L’Agence a publié mardi 5 décembre 2023, les résultats de ces expertises sous la forme de deux avis. Concernant le réexamen des valeurs toxicologiques de référence de cette famille de fongicide, elle indique ainsi avoir examiné 14 substances actives SDHI : 11 approuvées dans l’Union européenne, 2 ne l’étant plus, et 1 en cours d’évaluation. Cela correspond à l’examen approfondi de 39 valeurs toxicologiques de référence (VTR).

« Les VTR sont les doses de substances chimiques à ne pas dépasser pour préserver la santé humaine, pour une voie d’exposition donnée et une durée donnée (court, moyen ou long terme). Une attention spécifique a été portée à la prise en compte des modes d’action pouvant provoquer une toxicité mitochondriale », précise l’Agence.

L’expertise ne remet pas en cause 28 VTR existantes. Toutefois à la suite de l’examen des données scientifiques disponibles, l’Agence propose d’ajuster à la baisse les 11 autres, en diminuant modérément leur valeur actuelle d’un facteur de réduction allant de 1,5 à 3,3.

Ajustement et recommandations

« Ces propositions d’ajustement, qui vont dans le sens d’une plus grande protection, seront portées au niveau européen afin d’être prises en compte lors des réévaluations des substances actives concernées », confie l’Anses. L’Agence formule par ailleurs plusieurs recommandations méthodologiques et de recherche pour poursuivre l’amélioration des connaissances concernant les modes d’action des SDHI et leurs conséquences sanitaires éventuelles.

Certaines recommandations seront de plus portées à la connaissance de l’OCDE (Organisation de coopération et de développement économiques) et de l’Efsa (Autorité européenne de sécurité des aliments) pour contribuer à définir des stratégies de tests et des protocoles d’études à utiliser dans le cadre de l’évaluation des substances actives.

L’Anses a par ailleurs évalué pour les consommateurs les risques liés à une exposition cumulée à l’ensemble des substances SDHI via l’alimentation.

« Les résultats obtenus montrent que les seuils de sécurité pour la santé des consommateurs ne sont pas dépassés, y compris avec les VTR revues à la baisse par l’Anses. »

Poursuite des études

Afin de poursuivre l’amélioration des connaissances sur les niveaux d’exposition des populations aux SDHI, l’Anses a d’ores et déjà intégré ces substances dans l’étude de l’alimentation totale (EAT).
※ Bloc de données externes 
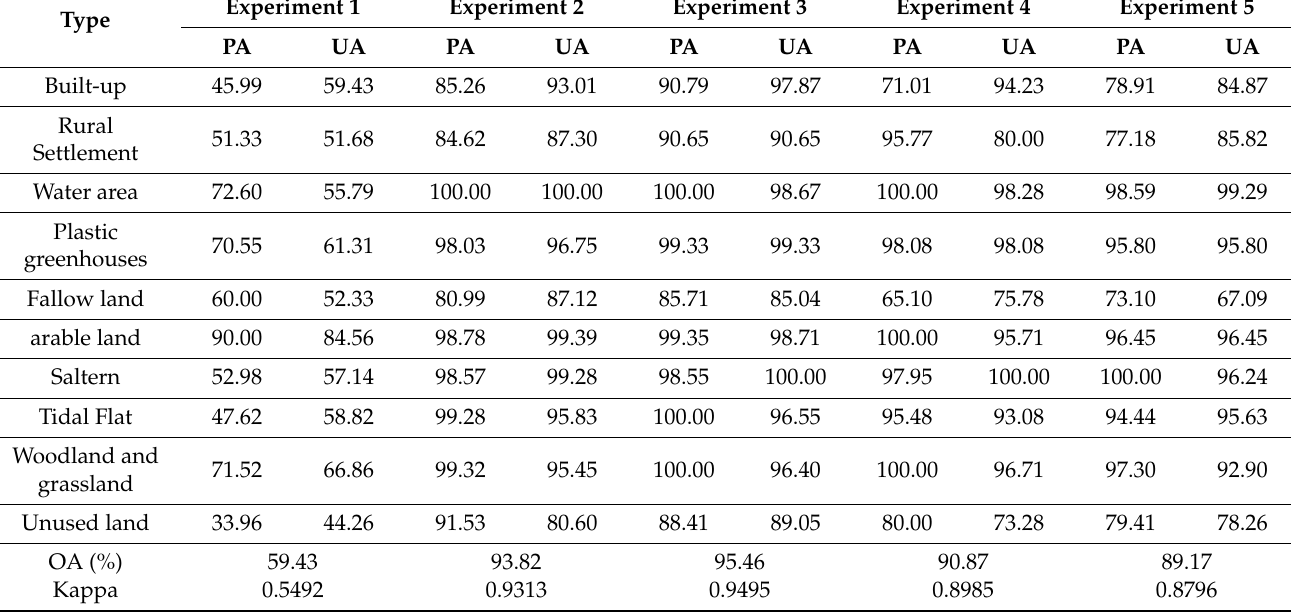
Table 4. Accuracy comparison with different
En cours de déploiement, elle estime l’exposition des populations à des substances chimiques présentes dans les aliments ainsi que dans une campagne de mesures de présence des produits phytopharmaceutiques dans les sols (réalisée par l’Inrae).
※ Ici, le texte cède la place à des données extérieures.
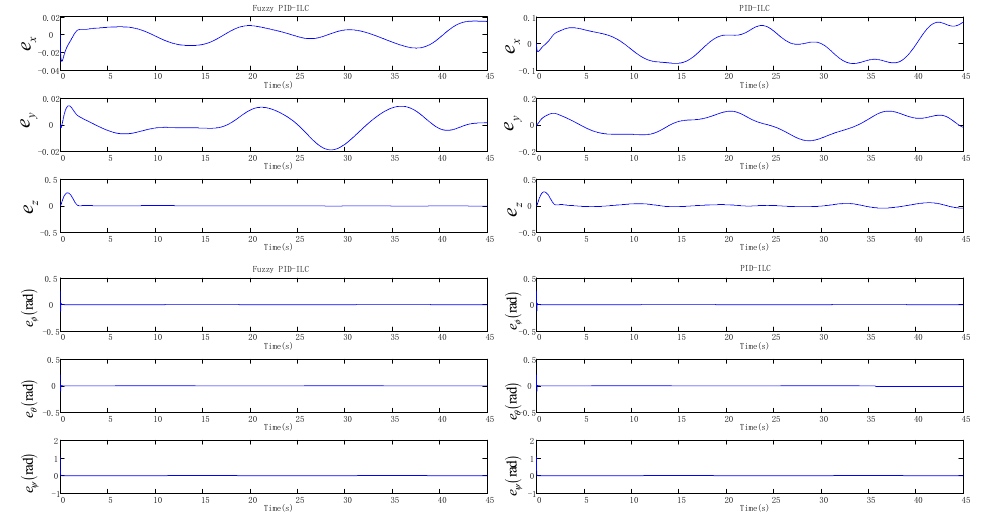
Figure 8. The changing curves of the tracking errors in the final iteration.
D’autres études viendront par ailleurs compléter les données épidémiologiques disponibles « peu nombreuses pour ces substances ». Et deux projets de recherche sont en cours, financés par le plan Ecophyto et le programme national de recherche environnement-santé-travail (PNREST) de l’Anses, afin d’approfondir les connaissances des effets des fongicides de cette famille au sein des cellules vivantes, par des approches toxicologiques et mécanistiques.